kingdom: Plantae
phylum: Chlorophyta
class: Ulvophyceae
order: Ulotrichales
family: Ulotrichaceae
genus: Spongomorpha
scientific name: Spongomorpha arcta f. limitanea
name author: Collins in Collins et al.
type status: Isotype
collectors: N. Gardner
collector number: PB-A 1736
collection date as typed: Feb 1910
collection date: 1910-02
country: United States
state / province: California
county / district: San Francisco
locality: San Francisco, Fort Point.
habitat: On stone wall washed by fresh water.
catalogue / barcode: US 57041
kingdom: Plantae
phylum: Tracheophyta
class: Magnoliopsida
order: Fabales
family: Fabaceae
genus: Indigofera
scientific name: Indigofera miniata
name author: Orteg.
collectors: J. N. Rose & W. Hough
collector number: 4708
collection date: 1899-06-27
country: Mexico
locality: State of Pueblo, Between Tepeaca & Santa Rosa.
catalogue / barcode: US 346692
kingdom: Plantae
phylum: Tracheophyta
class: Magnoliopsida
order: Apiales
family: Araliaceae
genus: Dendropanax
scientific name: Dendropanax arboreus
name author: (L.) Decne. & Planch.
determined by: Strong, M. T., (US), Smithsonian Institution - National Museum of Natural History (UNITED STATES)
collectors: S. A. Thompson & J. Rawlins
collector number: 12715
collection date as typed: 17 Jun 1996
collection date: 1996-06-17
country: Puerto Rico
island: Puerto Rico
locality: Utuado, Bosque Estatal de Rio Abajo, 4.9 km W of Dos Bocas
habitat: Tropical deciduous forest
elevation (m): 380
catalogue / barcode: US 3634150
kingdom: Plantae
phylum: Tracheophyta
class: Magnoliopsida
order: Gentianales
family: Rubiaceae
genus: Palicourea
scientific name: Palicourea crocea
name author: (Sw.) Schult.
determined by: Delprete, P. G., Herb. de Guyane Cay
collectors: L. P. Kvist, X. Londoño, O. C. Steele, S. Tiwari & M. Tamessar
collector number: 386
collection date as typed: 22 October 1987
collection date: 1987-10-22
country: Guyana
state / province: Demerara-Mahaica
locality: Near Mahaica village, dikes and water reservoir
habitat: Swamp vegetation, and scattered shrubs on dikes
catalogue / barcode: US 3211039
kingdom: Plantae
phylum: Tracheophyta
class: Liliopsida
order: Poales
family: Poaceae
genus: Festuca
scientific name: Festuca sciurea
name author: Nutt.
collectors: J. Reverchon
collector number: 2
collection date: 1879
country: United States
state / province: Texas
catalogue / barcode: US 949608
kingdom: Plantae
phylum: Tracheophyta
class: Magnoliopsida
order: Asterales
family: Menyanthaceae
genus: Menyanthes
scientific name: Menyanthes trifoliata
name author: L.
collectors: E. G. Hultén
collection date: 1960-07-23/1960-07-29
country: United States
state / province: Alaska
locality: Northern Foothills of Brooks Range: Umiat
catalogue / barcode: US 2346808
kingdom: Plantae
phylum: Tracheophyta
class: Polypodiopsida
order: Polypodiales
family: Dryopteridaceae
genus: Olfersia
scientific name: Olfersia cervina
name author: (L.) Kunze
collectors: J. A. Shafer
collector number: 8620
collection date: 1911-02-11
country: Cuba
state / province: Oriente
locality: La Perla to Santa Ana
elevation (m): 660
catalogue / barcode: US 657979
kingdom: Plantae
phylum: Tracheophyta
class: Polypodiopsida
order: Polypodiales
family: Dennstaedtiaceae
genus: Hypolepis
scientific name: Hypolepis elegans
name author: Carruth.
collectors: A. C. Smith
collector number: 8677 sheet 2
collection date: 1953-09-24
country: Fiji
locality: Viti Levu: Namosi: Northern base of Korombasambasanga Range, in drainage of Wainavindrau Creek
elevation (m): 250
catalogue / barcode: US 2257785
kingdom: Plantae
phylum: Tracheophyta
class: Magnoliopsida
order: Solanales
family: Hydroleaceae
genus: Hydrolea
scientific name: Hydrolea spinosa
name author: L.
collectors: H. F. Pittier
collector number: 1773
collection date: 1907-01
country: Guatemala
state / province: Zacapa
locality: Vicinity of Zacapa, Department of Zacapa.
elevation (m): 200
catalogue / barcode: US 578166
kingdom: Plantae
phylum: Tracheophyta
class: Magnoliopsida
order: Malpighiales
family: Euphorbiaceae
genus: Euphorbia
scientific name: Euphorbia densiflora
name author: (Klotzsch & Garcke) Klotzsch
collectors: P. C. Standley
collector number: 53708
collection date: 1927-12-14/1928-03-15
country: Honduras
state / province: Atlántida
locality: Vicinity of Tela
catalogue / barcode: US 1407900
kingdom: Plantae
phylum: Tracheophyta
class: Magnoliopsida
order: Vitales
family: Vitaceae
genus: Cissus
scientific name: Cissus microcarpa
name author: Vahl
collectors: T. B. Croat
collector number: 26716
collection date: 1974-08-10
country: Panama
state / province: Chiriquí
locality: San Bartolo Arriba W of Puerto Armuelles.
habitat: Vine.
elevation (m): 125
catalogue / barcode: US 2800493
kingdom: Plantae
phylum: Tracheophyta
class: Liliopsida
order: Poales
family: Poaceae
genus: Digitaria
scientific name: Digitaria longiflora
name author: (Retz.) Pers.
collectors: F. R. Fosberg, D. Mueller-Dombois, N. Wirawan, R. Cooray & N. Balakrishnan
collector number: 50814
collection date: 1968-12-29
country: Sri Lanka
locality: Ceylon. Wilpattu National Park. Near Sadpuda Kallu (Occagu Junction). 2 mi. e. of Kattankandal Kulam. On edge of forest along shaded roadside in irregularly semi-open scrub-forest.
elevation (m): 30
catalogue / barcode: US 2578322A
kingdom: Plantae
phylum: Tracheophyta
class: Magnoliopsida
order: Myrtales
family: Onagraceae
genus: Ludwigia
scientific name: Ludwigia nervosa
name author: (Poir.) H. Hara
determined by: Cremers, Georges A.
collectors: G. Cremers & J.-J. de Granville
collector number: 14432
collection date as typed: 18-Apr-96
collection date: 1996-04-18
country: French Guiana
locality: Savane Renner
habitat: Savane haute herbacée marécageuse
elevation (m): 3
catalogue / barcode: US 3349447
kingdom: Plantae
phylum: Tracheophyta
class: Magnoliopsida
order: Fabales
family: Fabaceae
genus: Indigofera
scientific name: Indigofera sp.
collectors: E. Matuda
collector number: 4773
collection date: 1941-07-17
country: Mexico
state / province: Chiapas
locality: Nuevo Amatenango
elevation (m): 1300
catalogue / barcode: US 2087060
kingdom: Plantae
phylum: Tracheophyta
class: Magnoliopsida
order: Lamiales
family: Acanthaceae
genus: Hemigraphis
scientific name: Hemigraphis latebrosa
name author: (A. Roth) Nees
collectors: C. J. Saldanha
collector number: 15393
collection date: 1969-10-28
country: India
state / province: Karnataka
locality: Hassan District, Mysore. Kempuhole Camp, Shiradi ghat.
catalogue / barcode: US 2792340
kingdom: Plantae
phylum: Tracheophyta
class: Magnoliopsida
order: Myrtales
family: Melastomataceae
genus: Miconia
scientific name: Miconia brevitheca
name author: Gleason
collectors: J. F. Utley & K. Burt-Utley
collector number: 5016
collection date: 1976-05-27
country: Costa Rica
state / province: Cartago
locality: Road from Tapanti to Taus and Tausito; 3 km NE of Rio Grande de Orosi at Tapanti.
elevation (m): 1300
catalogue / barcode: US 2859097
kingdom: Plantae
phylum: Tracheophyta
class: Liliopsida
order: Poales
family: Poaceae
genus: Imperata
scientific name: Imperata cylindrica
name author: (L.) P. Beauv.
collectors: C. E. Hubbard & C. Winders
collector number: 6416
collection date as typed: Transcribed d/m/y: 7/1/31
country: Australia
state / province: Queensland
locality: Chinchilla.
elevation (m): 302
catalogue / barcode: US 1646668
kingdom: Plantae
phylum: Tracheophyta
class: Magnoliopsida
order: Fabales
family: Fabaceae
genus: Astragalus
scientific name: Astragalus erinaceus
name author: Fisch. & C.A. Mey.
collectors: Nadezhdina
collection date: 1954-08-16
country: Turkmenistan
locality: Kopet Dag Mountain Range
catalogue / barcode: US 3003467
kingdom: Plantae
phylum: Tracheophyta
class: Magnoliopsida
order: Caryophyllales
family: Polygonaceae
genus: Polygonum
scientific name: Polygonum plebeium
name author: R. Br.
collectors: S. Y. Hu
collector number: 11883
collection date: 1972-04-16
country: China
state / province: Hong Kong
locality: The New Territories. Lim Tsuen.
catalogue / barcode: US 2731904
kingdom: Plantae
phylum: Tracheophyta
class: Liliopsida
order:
★ ★ ★ ★ ★ ★ ★
▸ **DIRECTIVE**:
Retype the part of the records above that opens with the line containing "phylum: Chlorophyta" and closes with the line containing "collectors: S. A. Thompson & J. Rawlins", keeping every line unchanged.

▸ **EXPECTED ANSWER**:
phylum: Chlorophyta
class: Ulvophyceae
order: Ulotrichales
family: Ulotrichaceae
genus: Spongomorpha
scientific name: Spongomorpha arcta f. limitanea
name author: Collins in Collins et al.
type status: Isotype
collectors: N. Gardner
collector number: PB-A 1736
collection date as typed: Feb 1910
collection date: 1910-02
country: United States
state / province: California
county / district: San Francisco
locality: San Francisco, Fort Point.
habitat: On stone wall washed by fresh water.
catalogue / barcode: US 57041
kingdom: Plantae
phylum: Tracheophyta
class: Magnoliopsida
order: Fabales
family: Fabaceae
genus: Indigofera
scientific name: Indigofera miniata
name author: Orteg.
collectors: J. N. Rose & W. Hough
collector number: 4708
collection date: 1899-06-27
country: Mexico
locality: State of Pueblo, Between Tepeaca & Santa Rosa.
catalogue / barcode: US 346692
kingdom: Plantae
phylum: Tracheophyta
class: Magnoliopsida
order: Apiales
family: Araliaceae
genus: Dendropanax
scientific name: Dendropanax arboreus
name author: (L.) Decne. & Planch.
determined by: Strong, M. T., (US), Smithsonian Institution - National Museum of Natural History (UNITED STATES)
collectors: S. A. Thompson & J. Rawlins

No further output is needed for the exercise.